Navigating Campus AI Policies
Most institutions have responded by spelling out “dos and don’ts.” At Leeds, for example, a traffic-light system labels AI use as red (forbidden), amber (allowed only for brainstorming), or green (fully acceptable). Melbourne asks students to declare any AI support on their assignments. These rules aim to protect each university’s sense of “assessment validity”—to make sure grades measure what students actually know, not how well they can prompt an algorithm.
Why Rules Alone Aren’t Enough
But as AI gets better at imitating human writing and even coding, policing every submission feels like chasing a moving target. Recent studies from Deakin University and the University of Sydney argue that an overreliance on rule-making puts too much trust in student compliance. In practice, policing slipups drains faculty time and still leaves room for unfair advantage.
Designing Assessments for Authentic Work
Instead of tightening the rules, the researchers recommend rethinking assignments themselves. Rather than trusting students to follow guidelines about AI use, we can build assessments that naturally spotlight their own ideas and skills. For instance, rather than handing in a complete take-home essay, students might draft sections in class under supervision, then workshop their arguments over several weeks. This process-based approach makes outsourcing to AI both impractical and unnecessary.

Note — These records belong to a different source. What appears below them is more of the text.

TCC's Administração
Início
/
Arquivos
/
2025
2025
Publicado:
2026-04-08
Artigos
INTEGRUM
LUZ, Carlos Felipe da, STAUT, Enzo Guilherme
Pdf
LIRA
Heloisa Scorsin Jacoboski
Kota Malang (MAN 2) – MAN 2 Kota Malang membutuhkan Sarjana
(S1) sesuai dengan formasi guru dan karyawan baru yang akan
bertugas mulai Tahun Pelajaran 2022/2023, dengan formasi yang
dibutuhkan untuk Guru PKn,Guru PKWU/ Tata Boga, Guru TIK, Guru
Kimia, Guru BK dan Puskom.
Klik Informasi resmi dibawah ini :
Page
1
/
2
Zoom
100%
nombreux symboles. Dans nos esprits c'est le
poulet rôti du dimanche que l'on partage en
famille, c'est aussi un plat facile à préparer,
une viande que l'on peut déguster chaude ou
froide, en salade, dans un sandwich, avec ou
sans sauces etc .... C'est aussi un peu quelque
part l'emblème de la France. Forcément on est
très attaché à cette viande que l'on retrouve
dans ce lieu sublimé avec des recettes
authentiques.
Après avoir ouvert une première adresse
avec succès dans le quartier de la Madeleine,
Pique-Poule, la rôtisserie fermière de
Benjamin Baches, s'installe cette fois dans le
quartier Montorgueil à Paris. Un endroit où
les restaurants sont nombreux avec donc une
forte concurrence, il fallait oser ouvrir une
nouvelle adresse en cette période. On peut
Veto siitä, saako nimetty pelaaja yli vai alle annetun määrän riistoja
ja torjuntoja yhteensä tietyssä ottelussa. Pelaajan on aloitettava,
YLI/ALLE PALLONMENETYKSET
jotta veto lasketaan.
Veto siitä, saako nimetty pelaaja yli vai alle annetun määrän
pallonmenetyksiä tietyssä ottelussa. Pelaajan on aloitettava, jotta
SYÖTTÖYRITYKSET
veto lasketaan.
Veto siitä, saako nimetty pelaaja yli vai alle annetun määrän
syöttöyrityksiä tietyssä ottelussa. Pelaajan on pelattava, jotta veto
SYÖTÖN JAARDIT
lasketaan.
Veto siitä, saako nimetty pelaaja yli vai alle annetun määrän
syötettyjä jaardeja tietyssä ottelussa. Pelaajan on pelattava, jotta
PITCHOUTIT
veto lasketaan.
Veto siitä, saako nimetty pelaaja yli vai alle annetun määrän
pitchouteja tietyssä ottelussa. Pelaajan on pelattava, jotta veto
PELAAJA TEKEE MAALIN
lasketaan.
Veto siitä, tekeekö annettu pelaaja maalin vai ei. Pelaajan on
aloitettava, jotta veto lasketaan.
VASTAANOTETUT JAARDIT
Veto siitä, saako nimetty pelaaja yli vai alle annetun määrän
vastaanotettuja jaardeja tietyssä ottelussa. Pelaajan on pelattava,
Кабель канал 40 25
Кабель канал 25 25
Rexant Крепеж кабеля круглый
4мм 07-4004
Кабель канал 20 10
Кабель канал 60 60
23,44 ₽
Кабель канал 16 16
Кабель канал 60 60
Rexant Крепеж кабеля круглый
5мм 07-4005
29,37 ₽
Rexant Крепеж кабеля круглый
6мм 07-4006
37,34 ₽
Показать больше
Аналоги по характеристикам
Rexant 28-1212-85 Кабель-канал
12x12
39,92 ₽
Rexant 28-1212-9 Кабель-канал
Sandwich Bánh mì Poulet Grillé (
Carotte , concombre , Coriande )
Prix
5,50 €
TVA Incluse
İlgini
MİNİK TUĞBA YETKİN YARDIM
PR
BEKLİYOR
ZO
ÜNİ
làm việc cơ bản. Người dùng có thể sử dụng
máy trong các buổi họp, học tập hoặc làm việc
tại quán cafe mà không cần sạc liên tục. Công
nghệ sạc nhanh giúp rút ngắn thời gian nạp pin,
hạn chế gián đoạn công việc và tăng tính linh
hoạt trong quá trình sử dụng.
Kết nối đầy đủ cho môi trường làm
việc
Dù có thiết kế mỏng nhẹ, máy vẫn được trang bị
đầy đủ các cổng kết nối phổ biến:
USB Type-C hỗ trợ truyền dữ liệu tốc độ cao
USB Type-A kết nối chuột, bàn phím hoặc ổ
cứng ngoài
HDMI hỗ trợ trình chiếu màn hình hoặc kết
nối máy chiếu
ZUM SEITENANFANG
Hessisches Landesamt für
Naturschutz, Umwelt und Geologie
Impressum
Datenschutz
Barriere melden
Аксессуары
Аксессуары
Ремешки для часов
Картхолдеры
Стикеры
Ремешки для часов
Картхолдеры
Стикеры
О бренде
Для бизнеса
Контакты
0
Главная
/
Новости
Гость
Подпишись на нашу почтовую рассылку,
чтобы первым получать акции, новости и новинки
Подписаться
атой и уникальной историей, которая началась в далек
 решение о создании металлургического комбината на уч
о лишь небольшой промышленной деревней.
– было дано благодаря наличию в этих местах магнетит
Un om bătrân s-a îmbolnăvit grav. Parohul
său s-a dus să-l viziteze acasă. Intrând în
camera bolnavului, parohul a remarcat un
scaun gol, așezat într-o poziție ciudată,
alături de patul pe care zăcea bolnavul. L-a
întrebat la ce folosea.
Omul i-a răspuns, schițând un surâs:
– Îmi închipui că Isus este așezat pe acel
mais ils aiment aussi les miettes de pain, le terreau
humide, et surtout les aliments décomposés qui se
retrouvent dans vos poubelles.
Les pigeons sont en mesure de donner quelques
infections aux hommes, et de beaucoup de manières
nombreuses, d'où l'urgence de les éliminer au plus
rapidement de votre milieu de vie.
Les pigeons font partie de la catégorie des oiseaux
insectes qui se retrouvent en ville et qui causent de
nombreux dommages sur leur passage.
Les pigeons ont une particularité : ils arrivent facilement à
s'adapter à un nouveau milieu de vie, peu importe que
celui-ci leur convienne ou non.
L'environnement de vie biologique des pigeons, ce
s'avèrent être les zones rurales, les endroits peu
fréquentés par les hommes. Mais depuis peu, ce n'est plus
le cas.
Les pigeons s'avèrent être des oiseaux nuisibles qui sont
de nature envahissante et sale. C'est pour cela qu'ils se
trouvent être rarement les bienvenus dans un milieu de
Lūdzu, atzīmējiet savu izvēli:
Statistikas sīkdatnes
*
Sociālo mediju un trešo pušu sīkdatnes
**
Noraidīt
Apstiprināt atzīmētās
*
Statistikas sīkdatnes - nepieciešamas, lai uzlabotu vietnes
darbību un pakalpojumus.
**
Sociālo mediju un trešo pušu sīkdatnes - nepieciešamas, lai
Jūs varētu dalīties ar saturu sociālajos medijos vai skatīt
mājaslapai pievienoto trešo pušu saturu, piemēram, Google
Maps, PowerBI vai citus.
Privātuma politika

Real-Time Demonstrations in Every Discipline
In computer science, one simple twist is to ask students to record live commentary on their coding decisions—explaining why they chose a particular algorithm or data structure as they write it. Similar strategies can work in history, engineering or business: think oral presentations, reflective journals, or small-group problem solving observed by an instructor. When assessment hinges on what’s created in the moment, authenticity follows naturally.
Charting a Path Forward
Redesigning courses is hard work. It demands fresh thinking about learning goals, class size, and the workload of both students and professors. But if we want degrees that stand for real expertise, it’s an investment worth making. By shifting our focus from policing AI to crafting assessments that foreground student thought, we can preserve—and even strengthen—the integrity of higher education.
Conclusion
The rise of AI doesn’t have to spell the end of meaningful evaluation. On the contrary, it challenges us to renew our commitment to assessing genuine learning. With thoughtfully designed tasks that emphasize process over product, universities can ensure their graduates leave not just with a certificate, but with skills and creativity no algorithm can replicate.